== TEXT SHOWN ==
★ ★ ★ ★ ★

But another reason I didn’t feel like boning up on the birds may be that I’ve read and written enough environmental stories over the years to know how so many of them end. I’ll confess to feeling a little sag in my chest once I started doing the research for this article and learned that our old friend climate change was being dragged out as one possible culprit. It makes sense of course: warmer Arctic temperatures lead to an explosion of rodents that leads to the explosion of owls. As the popular eBird site puts it: “These owls are surely telling us something, but we still don’t know understand exactly what.”
It shouldn’t be terribly surprising if the answer to that mystery turns out to be an ugly one. John Schwartz, writing in the New York Times, quotes Cornell ornithologist Kevin J. McGowan regarding the disturbance of the snowy’s Arctic environment: “That has to be one of the most vulnerable ecosystems on the planet. That’s going to be one of the first places that falls apart when there is warming in the atmosphere.”

★ ★ ★ ★ ★

== DATASET CONTENT ==
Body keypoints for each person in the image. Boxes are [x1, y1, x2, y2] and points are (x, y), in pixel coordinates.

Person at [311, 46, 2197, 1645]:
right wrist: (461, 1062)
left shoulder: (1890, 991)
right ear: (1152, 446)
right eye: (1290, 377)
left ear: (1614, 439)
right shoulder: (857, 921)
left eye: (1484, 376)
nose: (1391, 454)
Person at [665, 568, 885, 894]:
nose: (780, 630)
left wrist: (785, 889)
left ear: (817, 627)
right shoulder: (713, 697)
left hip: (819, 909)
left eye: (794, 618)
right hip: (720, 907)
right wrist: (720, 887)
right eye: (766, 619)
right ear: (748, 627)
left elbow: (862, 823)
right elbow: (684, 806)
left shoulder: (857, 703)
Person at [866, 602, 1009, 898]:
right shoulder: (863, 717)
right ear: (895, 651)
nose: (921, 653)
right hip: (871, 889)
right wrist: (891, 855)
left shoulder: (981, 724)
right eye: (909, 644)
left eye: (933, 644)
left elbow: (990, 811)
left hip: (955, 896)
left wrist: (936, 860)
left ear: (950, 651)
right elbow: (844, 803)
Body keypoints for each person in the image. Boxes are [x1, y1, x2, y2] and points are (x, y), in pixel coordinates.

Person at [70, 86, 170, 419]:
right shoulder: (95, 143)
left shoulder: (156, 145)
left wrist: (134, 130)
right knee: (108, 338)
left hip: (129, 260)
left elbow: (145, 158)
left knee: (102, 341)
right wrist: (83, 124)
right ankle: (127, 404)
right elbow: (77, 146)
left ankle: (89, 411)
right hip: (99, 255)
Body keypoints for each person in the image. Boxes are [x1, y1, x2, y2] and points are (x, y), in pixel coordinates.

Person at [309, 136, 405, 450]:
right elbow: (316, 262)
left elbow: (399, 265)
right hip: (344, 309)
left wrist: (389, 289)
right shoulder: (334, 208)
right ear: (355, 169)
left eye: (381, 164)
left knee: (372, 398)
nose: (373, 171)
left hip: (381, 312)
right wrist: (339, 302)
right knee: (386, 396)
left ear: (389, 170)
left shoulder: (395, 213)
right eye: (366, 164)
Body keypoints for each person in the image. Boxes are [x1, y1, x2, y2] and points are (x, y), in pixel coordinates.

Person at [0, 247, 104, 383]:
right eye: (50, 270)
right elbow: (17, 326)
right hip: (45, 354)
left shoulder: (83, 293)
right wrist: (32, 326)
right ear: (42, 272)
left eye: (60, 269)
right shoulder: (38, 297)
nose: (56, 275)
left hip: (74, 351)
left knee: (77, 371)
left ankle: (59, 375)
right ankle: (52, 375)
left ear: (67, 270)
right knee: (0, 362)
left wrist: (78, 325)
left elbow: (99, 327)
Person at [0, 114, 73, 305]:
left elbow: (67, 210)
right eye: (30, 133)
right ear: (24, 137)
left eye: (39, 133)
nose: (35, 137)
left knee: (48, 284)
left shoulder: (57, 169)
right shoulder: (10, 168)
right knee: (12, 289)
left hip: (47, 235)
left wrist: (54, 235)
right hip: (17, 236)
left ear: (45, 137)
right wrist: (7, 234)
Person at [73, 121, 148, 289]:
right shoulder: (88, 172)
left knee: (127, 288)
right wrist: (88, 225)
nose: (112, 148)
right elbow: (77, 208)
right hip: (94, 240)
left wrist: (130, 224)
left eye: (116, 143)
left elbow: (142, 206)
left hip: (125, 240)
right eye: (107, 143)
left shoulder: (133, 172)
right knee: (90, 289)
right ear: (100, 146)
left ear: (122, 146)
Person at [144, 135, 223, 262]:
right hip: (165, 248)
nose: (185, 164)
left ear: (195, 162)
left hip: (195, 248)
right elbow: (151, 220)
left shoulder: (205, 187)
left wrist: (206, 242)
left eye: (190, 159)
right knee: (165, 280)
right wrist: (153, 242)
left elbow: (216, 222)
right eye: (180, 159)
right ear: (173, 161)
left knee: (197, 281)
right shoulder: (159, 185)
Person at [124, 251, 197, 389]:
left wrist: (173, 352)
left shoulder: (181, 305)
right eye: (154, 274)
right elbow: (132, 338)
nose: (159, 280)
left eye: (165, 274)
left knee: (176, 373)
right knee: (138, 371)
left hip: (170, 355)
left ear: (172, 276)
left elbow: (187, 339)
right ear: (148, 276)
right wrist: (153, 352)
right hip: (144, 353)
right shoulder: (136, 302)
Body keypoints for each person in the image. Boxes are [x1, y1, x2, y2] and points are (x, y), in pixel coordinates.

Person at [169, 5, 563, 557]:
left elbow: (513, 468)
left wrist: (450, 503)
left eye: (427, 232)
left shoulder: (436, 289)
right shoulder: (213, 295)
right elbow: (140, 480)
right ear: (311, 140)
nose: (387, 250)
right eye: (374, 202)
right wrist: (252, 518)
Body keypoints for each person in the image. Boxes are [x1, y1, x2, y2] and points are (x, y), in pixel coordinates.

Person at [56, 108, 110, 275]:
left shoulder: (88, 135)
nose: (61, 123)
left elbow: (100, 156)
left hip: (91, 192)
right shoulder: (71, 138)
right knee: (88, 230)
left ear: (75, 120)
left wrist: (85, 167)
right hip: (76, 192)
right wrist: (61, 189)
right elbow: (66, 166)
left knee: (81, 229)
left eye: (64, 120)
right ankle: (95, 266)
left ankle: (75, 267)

★ ★ ★ ★ ★

== TASK DESCRIPTION ==
Continue the passage about snowy owls and climate change, picking up after its last sentence.

== EXERCISE OUTPUT ==
It may eventually be revealed that the arrival of these radiant creatures is yet another dark augur of the end of the world. But for this morning, at least, I’ll choose to think otherwise. This morning I will again bundle up and go out into the cold with them. I’ll keep my respectful distance while watching—and living—for just a moment in a world other than the human one. For one more day I’ll choose to interpret their arrival here not as another tolling of the bells of doom but as a generous visitation, an unexpected joy, an undeserved but well-appreciated gift.